On top of this there are Spots which are short levels for you to pull off a single combo – as soon as you land the run is over. Oddly this doesn’t have any friend leaderboards, something that would really bring this into its own. While some people love competing to be in use world top ten, I don’t need reminding just how many tens of thousands of people are better than me, I find it far more satisfying to compete against my friends.
The final mode in the game is the perfectly named Daily Grind. This gives you a new level every day, that you practise on as much as you like. But once you are ready to play it for real, you only get one chance. Bail and post a pitiful score, and that’s literally game over, no second chances, come back tomorrow.

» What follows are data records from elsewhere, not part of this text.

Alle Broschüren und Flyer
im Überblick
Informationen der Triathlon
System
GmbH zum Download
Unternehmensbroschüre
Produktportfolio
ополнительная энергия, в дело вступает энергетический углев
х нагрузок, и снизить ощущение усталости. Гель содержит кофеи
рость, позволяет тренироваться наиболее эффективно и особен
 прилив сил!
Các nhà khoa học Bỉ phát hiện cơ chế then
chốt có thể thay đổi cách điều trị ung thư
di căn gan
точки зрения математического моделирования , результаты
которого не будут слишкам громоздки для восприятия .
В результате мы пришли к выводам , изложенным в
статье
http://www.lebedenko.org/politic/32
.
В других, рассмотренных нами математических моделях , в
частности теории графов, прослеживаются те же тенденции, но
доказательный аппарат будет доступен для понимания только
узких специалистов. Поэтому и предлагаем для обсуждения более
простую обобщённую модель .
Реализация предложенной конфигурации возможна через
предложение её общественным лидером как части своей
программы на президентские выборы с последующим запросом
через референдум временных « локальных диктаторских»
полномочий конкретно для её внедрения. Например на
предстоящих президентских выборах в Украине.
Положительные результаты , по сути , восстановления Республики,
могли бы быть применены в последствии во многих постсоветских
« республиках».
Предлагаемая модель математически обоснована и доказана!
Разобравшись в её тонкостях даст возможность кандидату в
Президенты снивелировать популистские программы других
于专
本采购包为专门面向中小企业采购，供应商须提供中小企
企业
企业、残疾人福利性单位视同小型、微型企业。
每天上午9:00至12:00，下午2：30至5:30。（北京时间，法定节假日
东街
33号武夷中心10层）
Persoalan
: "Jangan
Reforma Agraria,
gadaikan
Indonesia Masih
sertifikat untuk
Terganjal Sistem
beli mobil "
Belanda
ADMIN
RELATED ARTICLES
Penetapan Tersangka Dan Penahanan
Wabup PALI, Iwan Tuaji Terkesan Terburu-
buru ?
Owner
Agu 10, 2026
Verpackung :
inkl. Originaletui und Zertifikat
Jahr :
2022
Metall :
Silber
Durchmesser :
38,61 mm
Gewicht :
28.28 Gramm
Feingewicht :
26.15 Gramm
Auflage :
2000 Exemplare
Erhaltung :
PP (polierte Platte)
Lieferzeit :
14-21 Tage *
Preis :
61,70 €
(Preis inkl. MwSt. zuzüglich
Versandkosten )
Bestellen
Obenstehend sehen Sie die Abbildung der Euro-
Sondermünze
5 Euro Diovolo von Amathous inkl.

So in summary, we have what appears to be a bundle of negatives – a control system you will struggle to adapt to, an unforgiving gameplay mechanism, an archaic graphical style, a game you are destined to fail at over and over again. Yet somehow Olli Olli just works. It has that perfect element of “just one more go” (aided by a super fast restart system, meaning a fresh run is only a screen tap away). The controls, while initially counterintuitive, are incredibly tight, and the retro graphics add a level of charm to the whole affair. In fact the only genuine negatives I can think of, are the lack of friend leaderboards, something Roll7 claim is on it’s way. Last but not least, the game is only Â£7.99 so has the TGR seal of approval – it is a solid addition to the fine library of indie games that the Vita has been building of late, and deserves a spot on your memory card.